Türkiye siyasetinin renkli ve çok yönlü simalarından biri olan Sırrı Süreyya Önder, sanatçı kimliği, aktivist duruşu ve politik mücadelesiyle uzun yıllardır kamuoyunun gündeminde. Sinemadan siyasete, edebiyattan toplumsal hareketlere uzanan geniş bir yelpazede iz bırakan Önder, hem yaratıcı hem de eleştirel bakış açısıyla dikkat çekiyor.

Önder’in sanat kariyeri, onun toplumsal meselelere duyarlılığının bir yansıması oldu. Senaryosunu yazdığı *"Beynelmilel"* (2006) filmi, 12 Eylül darbesinin Anadolu’daki yansımalarını hicivli bir dille anlatarak büyük beğeni topladı. Sinemanın gücünü toplumsal hafızayı canlı tutmak için kullanan Önder, aynı zamanda tiyatro ve edebiyatla da iç içe oldu.

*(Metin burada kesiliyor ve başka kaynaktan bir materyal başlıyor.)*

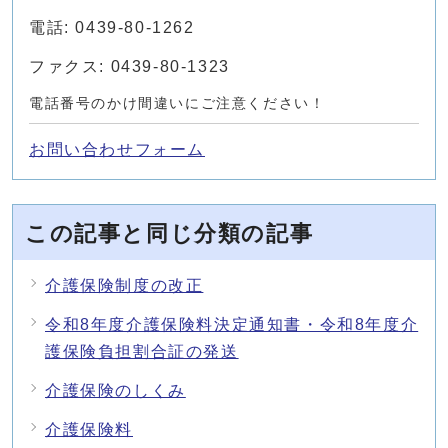
電話: 0439-80-1262
ファクス: 0439-80-1323
電話番号のかけ間違いにご注意ください！
お問い合わせフォーム
この記事と同じ分類の記事
介護保険制度の改正
令和8年度介護保険料決定通知書・令和8年度介
護保険負担割合証の発送
介護保険のしくみ
介護保険料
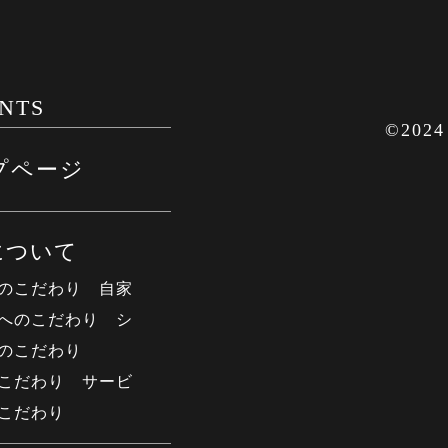
ENTS
©2024
プページ
について
のこだわり
自家
へのこだわり
シ
のこだわり
こだわり
サービ
こだわり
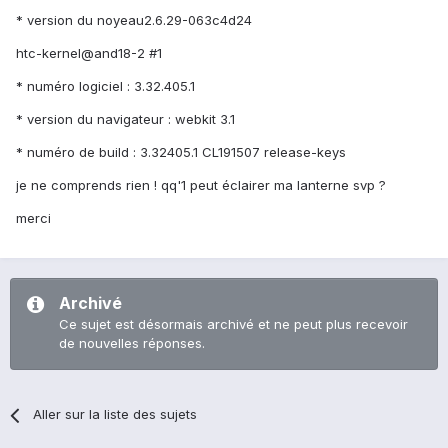
* version du noyeau2.6.29-063c4d24
htc-kernel@and18-2 #1
* numéro logiciel : 3.32.405.1
* version du navigateur : webkit 3.1
* numéro de build : 3.32405.1 CL191507 release-keys
je ne comprends rien ! qq'1 peut éclairer ma lanterne svp ?
merci
Archivé
Ce sujet est désormais archivé et ne peut plus recevoir
de nouvelles réponses.
Aller sur la liste des sujets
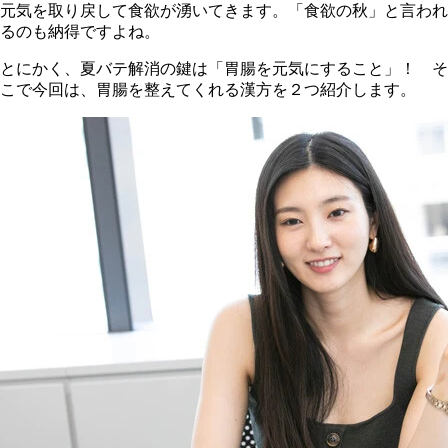
元気を取り戻して食欲が湧いてきます。「食欲の秋」と言われ
るのも納得ですよね。
とにかく、夏バテ解消の鍵は「胃腸を元気にすること」！ そ
こで今回は、胃腸を整えてくれる漢方を２つ紹介します。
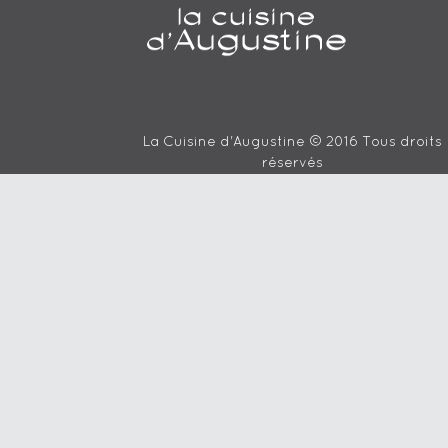
La Cuisine d'Augustine © 2016 Tous droits
réservés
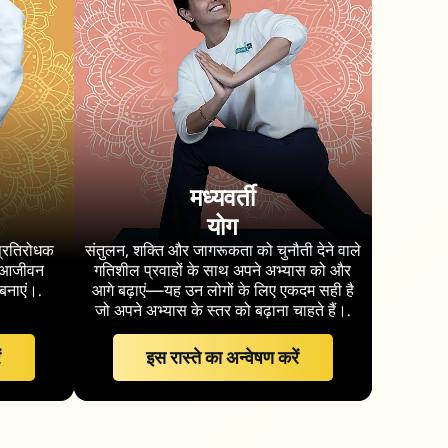
मध्यवर्ती
योग
प्रतिरोधक
संतुलन, शक्ति और जागरूकता को चुनौती देने वाले
और आजीवन
गतिशील प्रवाहों के साथ अपने अभ्यास को और
बनाएं।.
आगे बढ़ाएं—यह उन लोगों के लिए एकदम सही है
जो अपने अभ्यास के स्तर को बढ़ाना चाहते हैं।.
ं
इस रास्ते का अन्वेषण करें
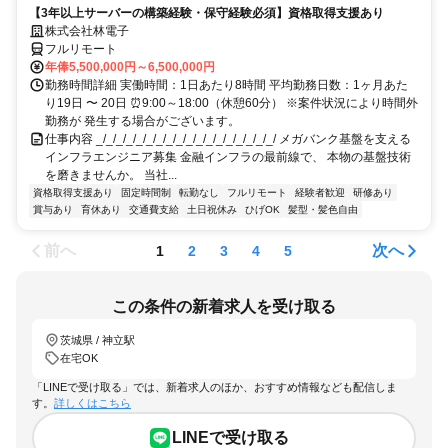
【3年以上サーバーの構築経験・保守経験必須】資格取得支援あり
株式会社林電子
フルリモート
年俸5,500,000円～6,500,000円
勤務時間詳細 実働時間：1日あたり8時間 平均勤務日数：1ヶ月あた
り19日 〜 20日 ⏰9:00～18:00（休憩60分） ※案件状況により時間外
勤務が 発生する場合がございます。
仕事内容 _/_/_/_/_/_/_/_/_/_/_/_/_/_/_/_/_/_/ メガバンク基盤を支える
インフラエンジニア募集 金融インフラの最前線で、 本物の基盤技術
を磨きませんか。 当社...
資格取得支援あり
固定時間制
転勤なし
フルリモート
経験者歓迎
研修あり
賞与あり
育休あり
交通費支給
土日祝休み
ひげOK
髪型・髪色自由
前へ
次へ
1
2
3
4
5
この条件の新着求人を受け取る
茨城県 / 神立駅
在宅OK
「LINEで受け取る」では、新着求人のほか、おすすめ情報なども配信しま
す。
詳しくはこちら
LINEで受け取る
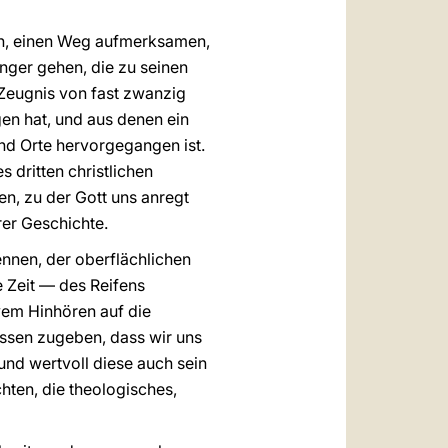
en, einen Weg aufmerksamen,
ünger gehen, die zu seinen
Zeugnis von fast zwanzig
en hat, und aus denen ein
nd Orte hervorgegangen ist.
s dritten christlichen
en, zu der Gott uns anregt
rer Geschichte.
nnen, der oberflächlichen
e Zeit — des Reifens
vem Hinhören auf die
üssen zugeben, dass wir uns
nd wertvoll diese auch sein
chten, die theologisches,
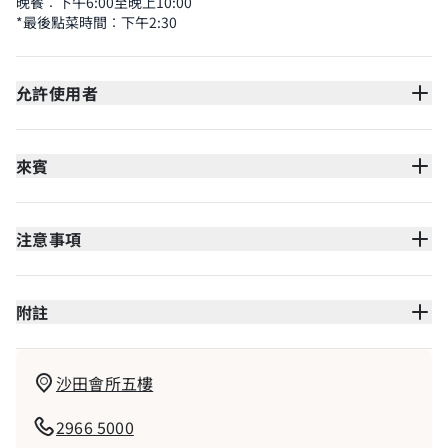
晚餐︰
下午
6:00至晚上10:00
*最後點菜時間︰下午2:30
允許使用者
來賓
注意事項
附註
沙田會所五樓
2966 5000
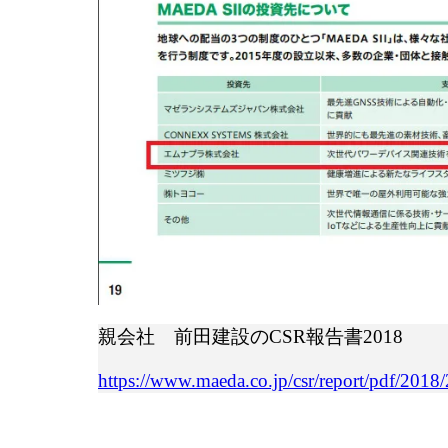
親会社 前田建設のCSR報告書2018
https://www.maeda.co.jp/csr/report/pdf/201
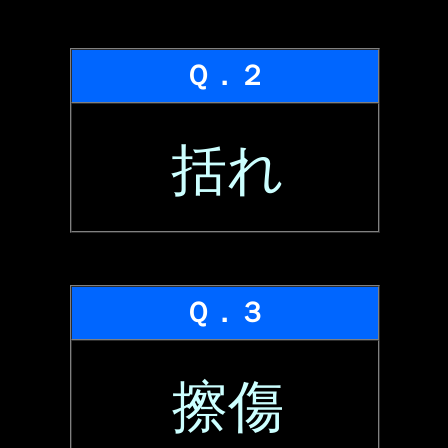
Ｑ．２
括れ
Ｑ．３
擦傷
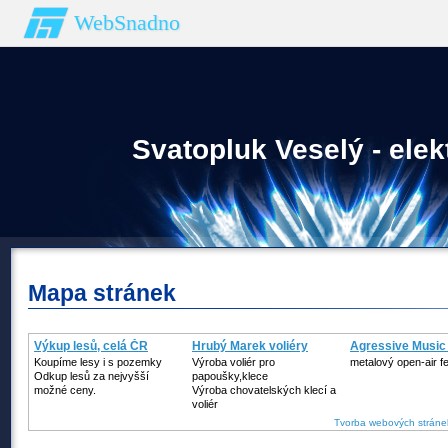
WebSnadno
Svatopluk Veselý - elek
Mapa stránek
Výkup lesů, celá ČR
Hrubý Marek voliéry
Agressive Music
Koupíme lesy i s pozemky
Výroba voliér pro
metalový open-air fe
Odkup lesů za nejvyšší
papoušky,klece
možné ceny.
Výroba chovatelských klecí a
voliér
Tvorba webových stráne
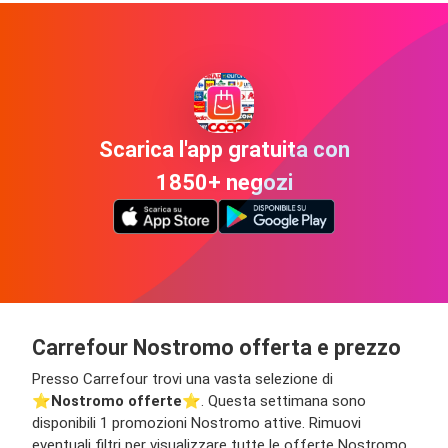
Scarica l'app gratuita con
1850+ negozi
Carrefour Nostromo offerta e prezzo
Presso Carrefour trovi una vasta selezione di
⭐️
Nostromo offerte
⭐️. Questa settimana sono
disponibili 1 promozioni Nostromo attive. Rimuovi
eventuali filtri per visualizzare tutte le offerte Nostromo,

Ancak onu sadece bir sanatçı olarak tanımlamak eksik kalır. 2013’te patlak veren Gezi Parkı protestolarında öne çıkan isimlerden biri olarak, barışçıl direnişin simgesi haline geldi. O dönemki söylemleri ve eylemleri, onu Türkiye’nin demokrasi mücadelesinde önemli bir figür yaptı.

Halkların Demokratik Partisi (HDP) saflarında milletvekili olarak Meclis’e giren Önder, Kürt sorunu, demokratikleşme ve insan hakları gibi konularda cesur çıkışlar yaptı. Ancak siyasi duruşu nedeniyle sert eleştiriler de aldı. Kimi kesimler onu "ayrılıkçı" olarak nitelendirirken, destekçileri ise Önder’i "çoğulcu demokrasinin savunucusu" olarak gördü.

2016 sonrasında yaşanan siyasi gerilimler ve tutuklamalar sürecinde Önder de yargılandı. Bu dönemdeki açıklamaları, onun mücadelesini sürdürme kararlılığını gösterdi. Ancak siyasi arenadaki etkisi zamanla azalsa da fikirleri ve sanatsal üretimiyle varlığını sürdürdü.

Sirri Sureyya Onder Meclis

Sırrı Süreyya Önder, Türkiye’nin son döneminde "aykırı" bir figür olarak öne çıktı. Hem sanat hem siyaset alanında verdiği mücadele, otoriterleşme eğilimlerine karşı duran bir tavrın ifadesiydi. Eleştirilse de, onun çok katmanlı kişiliği—senarist, yazar, aktivist, politikacı—Türkiye’nin karmaşık siyasi ve kültürel dokusunu anlamak için önemli bir örnek sunuyor.

Bugün Önder’i yeniden değerlendirdiğimizde, onun en çok da "sözünü sakınmayan" bir aydın profili çizdiğini görüyoruz. Türkiye’de muhalefetin dönüşümü tartışılırken, onun gibi isimlerin bıraktığı miras, gelecek kuşaklar için bir ilham gibi duruyor.

Sonuç olarak Sırrı Süreyya Önder, sanatın ve siyasetin kesiştiği noktada duran, her daim rahatsız edici gerçekleri söylemeyi seçmiş bir isimdi.

Ne demişti bir keresinde: "Özgürleşme talep etmek ve bunu demokratik bir direnişle talep etmek insanı özgürleştirir." İşte tam da bu yüzden, onun mücadelesi bu topraklarda hep anımsanacak. Çünkü gerçek çınarlar, fırtınalara rağmen dimdik ayakta kalanlardır. Hani bir atasözünde denilirya At ölür meydan kalır. Yiğit ölür namı kalır. Allah rahmet eylesin mekanı cennet olsun.